Here at Grub Food Van, who have agreed to host tonight’s cooking class, students arrive while Babzartabi washes vegetables: eggplant, onion, tomato. Tonight, we’re making a Persian feast – but first, we listen to our teacher’s story. “The first two months in Melbourne were hell,” she says. “Even though I could speak English I was scared of everything… I didn’t even know how to catch a bus. So my caseworker recommended a volunteer job. I started volunteering at Darebin Council, helping to bring different cultures together. I made very beautiful friends there.”
We begin helping with the preparation: chopping vegetables, trying rich spices we’ve never seen before, and peeling eggplant that Babzartabi has smoked against the open flame of the stove. Iranian pop music plays softly, and the smell of the dishes we’re creating – buttery, sweet and spicy – fills the kitchen. “I had a good job [in Iran], and sometimes because I was so busy I had someone to cook for me!” she says, laughing. “[But] I’m a good cook too. I’m very thankful to God I have a job.”

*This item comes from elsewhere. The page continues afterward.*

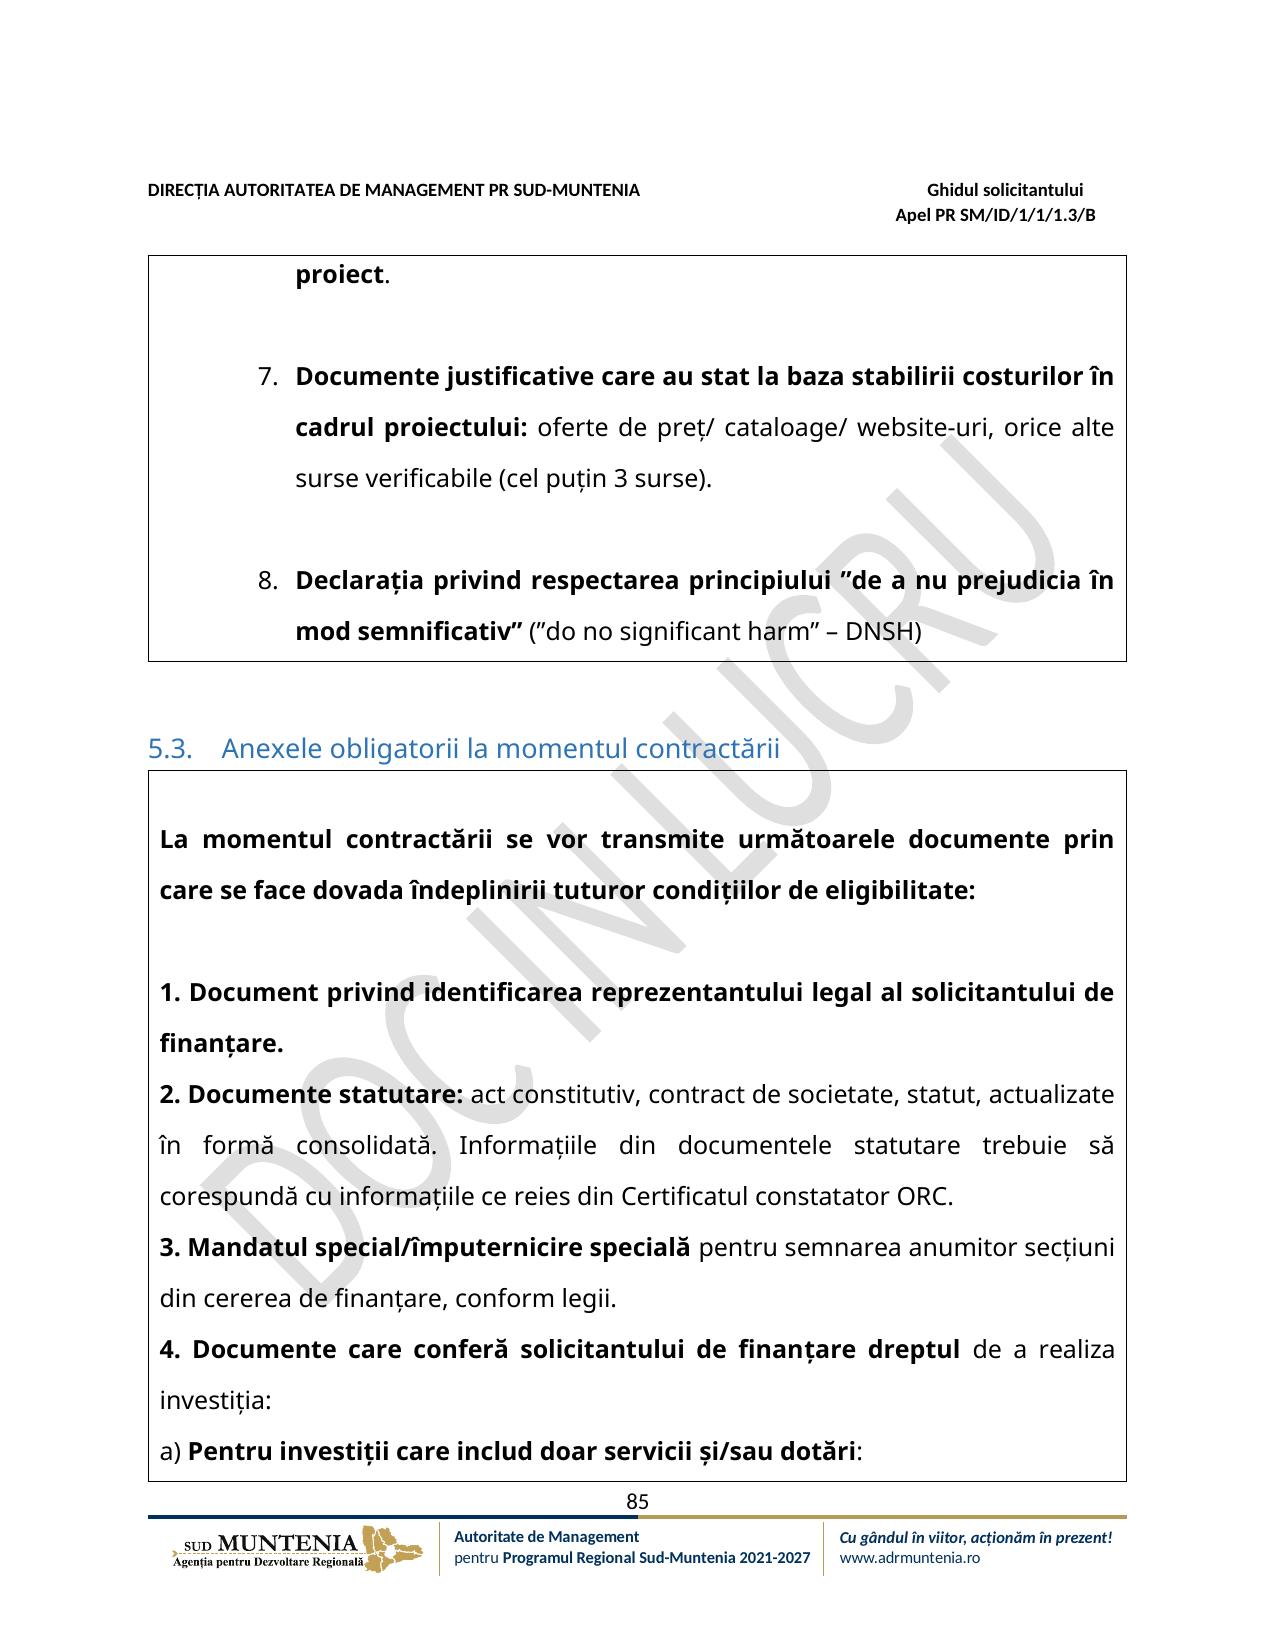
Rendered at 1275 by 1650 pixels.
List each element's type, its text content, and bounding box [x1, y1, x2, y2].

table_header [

As an asylum seeker it can take years to be granted working rights and permanent residency. Free to Feed found Babzartabi through her work organising events for asylum seekers, and once she had her working rights, she became one of the organisation’s first teachers.

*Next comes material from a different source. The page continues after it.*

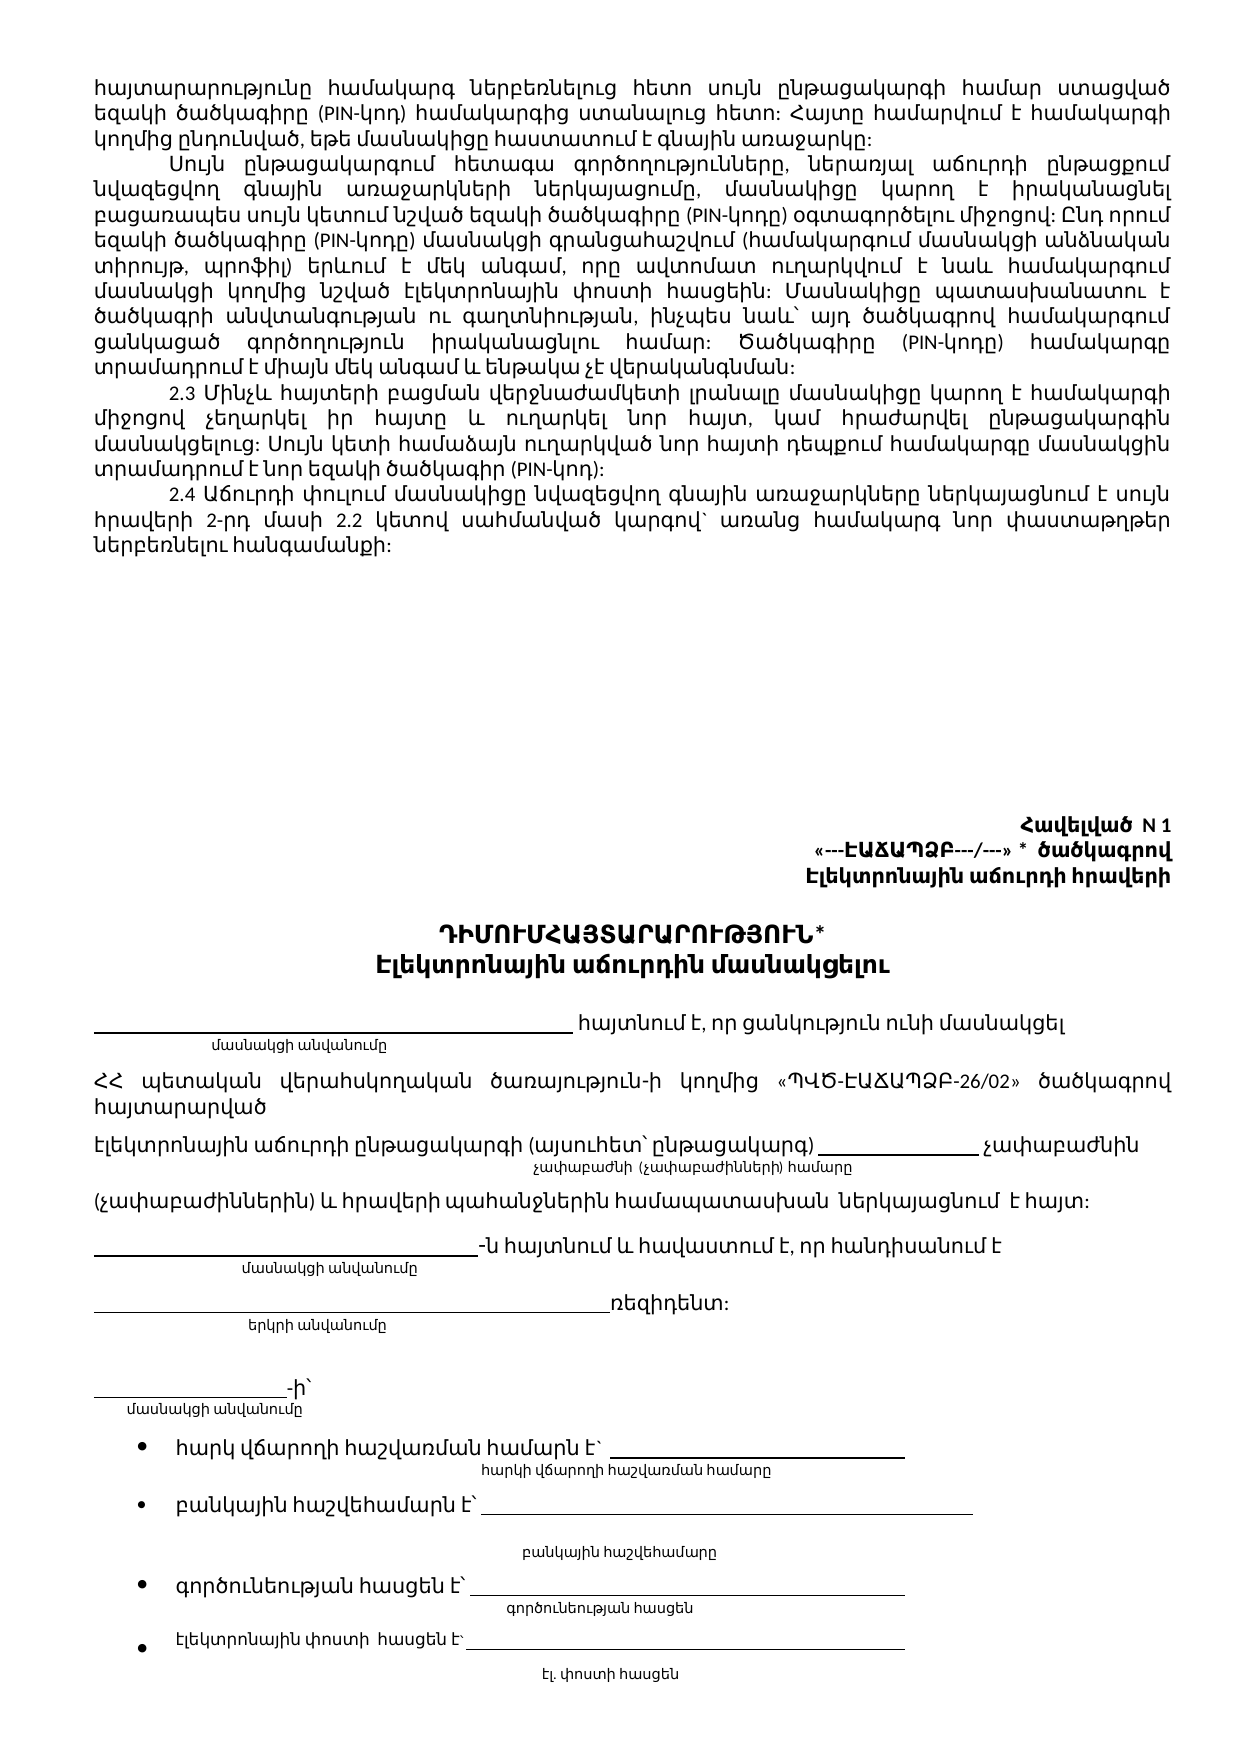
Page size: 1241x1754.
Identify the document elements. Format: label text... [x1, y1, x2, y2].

By 8pm, the feast is ready. Seven of us sit down for dinner, where buttery rice is paired with minced meat kofteh sabzi, a green olive and garlic dish called zeeytoon parvadeh (made sweeter with lots of pomegranate molasses) kal kabab (smoked eggplant) and a fresh tomato and pomegranate salad. Daniel Bolotin, who has joined us for dinner, encourages us to ask Babzartabi more about her experiences. We ask her about the differences between Iran and Australia. “The sky!” she says, in between mouthfuls. “It’s so blue here!”.